HERRON: What exactly does your job entail as a freelance computer graphics (“CG&”) generalist?
JON PARKER: There is a continuum of skills possessed by people who work in animation, which ranges from the very technical to the purely creative and intuitive. I often end up in more general roles where I help “glue” both sides of the production together. That could mean knowing how to instruct a programmer to help the team achieve a certain visual look, or helping the creative crew work more efficiently and fixing some of their technical workflow problems.
HERRON: Tell us a little about your computer art background. Did you start exploring the discipline before, during, or after attending Herron?
PARKER: Sometime around 1990 or 1991 I saw a video playing at RadioShack called “The Mind’s Eye: A Computer Animation Odyssey.” I became obsessed with it. Around the same time, I was exploring pre-Internet online bulletin board systems and I discovered some free programs that let me program and create my own computer images.

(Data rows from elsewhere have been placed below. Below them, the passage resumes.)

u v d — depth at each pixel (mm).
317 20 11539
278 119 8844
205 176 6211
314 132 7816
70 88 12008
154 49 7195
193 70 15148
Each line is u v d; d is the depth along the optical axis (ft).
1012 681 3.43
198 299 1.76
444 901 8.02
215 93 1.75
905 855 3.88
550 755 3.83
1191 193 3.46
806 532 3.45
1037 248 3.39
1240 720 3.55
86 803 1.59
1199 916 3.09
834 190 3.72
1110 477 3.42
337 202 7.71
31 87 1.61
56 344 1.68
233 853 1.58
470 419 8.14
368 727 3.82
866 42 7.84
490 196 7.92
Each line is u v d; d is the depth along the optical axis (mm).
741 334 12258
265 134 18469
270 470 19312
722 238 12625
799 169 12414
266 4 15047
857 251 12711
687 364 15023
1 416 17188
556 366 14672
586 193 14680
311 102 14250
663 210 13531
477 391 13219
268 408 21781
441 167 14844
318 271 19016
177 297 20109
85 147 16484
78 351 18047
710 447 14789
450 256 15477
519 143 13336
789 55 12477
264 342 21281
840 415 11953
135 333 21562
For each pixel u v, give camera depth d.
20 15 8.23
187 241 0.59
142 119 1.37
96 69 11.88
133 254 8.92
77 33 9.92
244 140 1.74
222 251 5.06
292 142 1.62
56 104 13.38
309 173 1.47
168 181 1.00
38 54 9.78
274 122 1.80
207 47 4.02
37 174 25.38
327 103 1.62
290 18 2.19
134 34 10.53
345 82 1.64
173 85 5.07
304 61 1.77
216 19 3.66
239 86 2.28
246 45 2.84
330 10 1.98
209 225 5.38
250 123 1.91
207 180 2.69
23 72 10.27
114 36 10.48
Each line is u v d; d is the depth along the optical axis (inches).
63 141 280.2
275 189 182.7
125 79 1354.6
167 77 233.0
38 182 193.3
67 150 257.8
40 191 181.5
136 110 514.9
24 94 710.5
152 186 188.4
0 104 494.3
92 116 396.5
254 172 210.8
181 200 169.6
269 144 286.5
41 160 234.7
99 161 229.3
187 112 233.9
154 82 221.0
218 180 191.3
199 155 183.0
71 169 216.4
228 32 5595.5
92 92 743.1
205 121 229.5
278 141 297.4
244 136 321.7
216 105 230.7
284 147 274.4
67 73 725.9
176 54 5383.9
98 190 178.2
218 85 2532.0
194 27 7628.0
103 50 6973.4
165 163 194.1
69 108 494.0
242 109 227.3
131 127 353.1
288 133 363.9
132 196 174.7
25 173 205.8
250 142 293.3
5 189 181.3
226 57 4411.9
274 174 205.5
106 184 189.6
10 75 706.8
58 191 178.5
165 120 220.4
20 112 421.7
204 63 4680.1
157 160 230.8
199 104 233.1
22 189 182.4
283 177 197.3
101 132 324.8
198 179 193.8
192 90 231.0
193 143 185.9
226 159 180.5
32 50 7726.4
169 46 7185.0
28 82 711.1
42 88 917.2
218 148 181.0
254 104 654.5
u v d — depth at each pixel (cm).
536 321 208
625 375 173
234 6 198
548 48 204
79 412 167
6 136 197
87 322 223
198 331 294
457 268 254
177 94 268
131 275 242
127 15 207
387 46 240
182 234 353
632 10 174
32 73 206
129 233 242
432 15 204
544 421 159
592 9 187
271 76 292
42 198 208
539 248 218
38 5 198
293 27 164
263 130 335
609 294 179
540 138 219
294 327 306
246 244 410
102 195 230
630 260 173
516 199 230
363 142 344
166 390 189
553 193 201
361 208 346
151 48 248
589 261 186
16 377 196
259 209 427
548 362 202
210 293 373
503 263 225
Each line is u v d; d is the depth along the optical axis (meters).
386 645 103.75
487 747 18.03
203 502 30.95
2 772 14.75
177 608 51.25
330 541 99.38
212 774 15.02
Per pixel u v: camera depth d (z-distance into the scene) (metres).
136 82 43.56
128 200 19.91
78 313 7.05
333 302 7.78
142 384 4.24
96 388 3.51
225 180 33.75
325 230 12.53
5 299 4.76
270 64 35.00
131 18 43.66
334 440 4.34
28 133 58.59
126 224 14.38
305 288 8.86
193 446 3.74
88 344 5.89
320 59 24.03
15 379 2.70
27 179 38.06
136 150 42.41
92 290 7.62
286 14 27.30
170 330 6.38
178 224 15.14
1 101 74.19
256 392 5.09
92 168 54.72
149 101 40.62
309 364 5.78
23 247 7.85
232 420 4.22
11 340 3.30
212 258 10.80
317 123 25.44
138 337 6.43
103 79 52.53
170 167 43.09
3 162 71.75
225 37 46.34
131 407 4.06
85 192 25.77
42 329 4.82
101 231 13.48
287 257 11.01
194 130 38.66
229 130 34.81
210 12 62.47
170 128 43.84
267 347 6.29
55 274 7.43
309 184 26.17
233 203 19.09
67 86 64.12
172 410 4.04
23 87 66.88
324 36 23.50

Later in high school, I convinced my art teacher to allow me to submit some of my images as homework assignments. She really didn’t know what to make of it; nobody had ever created anything in her class like that before. When I entered Herron, there were no classes yet that taught computer animation, so I focused on fine art and traditional skills.
HERRON: How did you begin a career in this field after you graduated?
PARKER: I got a break early on. When I was 19, my dad knew someone who knew about a company creating “graphics” that was then called Phillips Design Group, owned by Greg and Gary Phillips. (Greg is now an owner of Plow Digital in Indianapolis.) I got the company’s address and one day showed up there with a 3.5-inch floppy disk with a few images I’d made in my free time. Somehow that worked and I ended up working for them through most of my time at Herron. By the time I graduated, I already had a small but professional portfolio of CG work.
HERRON: You’ve worked with AMNH on their planetarium shows since 2008. How did you get connected with the museum as a 3D visualizer, animator, CG supervisor, and lead technical director?
PARKER: A producer from another company I had freelanced at was working at the museum and invited me to fill a year-long term position working on a planetarium show. After the first show, I freelanced elsewhere for a couple of years and then returned as the lead technical director for their next production. Since then, they keep me fairly busy.
HERRON: Tell us about your biggest challenge with visualizing scientific concepts.
PARKER: The biggest difference is that the “clients” are scientists and educators rather than a corporate client. Make a list of the expectations you think a typical advertising or commercial client might have and then flip it upside down! Clearly and honestly illustrating scientific concepts and making sure the presentation is accurate are the priorities. It’s a nice change of pace.
A big challenge is accurately visualizing the many orders-of-magnitude scale differences when doing astronomical visualizations. My director at the museum has always insisted that everything be shown to scale. For instance, a planet might be enormous on human scales, but compared with the distance between each planet – let alone the distances between interstellar objects – a planet becomes much smaller to us than a speck of dust. Animation programs aren’t really set up out of the box to deal with such scale changes. You start to run into limitations for how accurately a computer can process numbers with extremely long decimal points.
HERRON: You’ve also had opportunities to work as a technical director and do lighting for various blockbuster films. What roles did you play?
PARKER: Initially, I did most aspects of 3D animation, then later what’s called “look development,” which is taking rough animation and concept art and then creating realistic surfacing and texturing, and composing the lighting for the shots. More recently, I’ve been doing what’s called “FX” work, which is used for things like snow, smoke, debris, destruction, etc.
I enjoyed working on “Everest,” where myself and a fairly tiny team in Reykjavik created CG snow and avalanche effects for dozens of shots in the movie, all within a few months of production.
HERRON: What’s your secret to staying creative and productive?
PARKER: Daytime is when I need to get things done, so good sleep, caffeine and a long walk at the end of the work day helps. Later at night, I explore new ideas and need to avoid interruptions, so I tend to do that when everyone is asleep. I also get bored easily so I like to keep learning new specialties.
HERRON: What is the most important lesson you learned at Herron?
PARKER: Focusing on painting in a fine arts context helped me in two major ways: to be able to think critically about my own work and to better “see” the world around me.
HERRON: Do you have any advice for Herron students who are interested in the fields of visual effects and animation?
PARKER: Animation and visual effects teams are much like the old guilds of the Renaissance. There are many specialists and many skills can be learned while on the job. But it’s hard to pick up traditional visual skills and critical thinking while working, so having both will be a real advantage.
HERRON: Lastly, what are you working on when you’re not busy with freelance work?
PARKER: I haven’t had much time to work on personal projects lately. I’d like to finish a 3D printed sculpture that I started about a year and a half ago, explore immersive VR [virtual reality] apps, and hopefully paint again soon!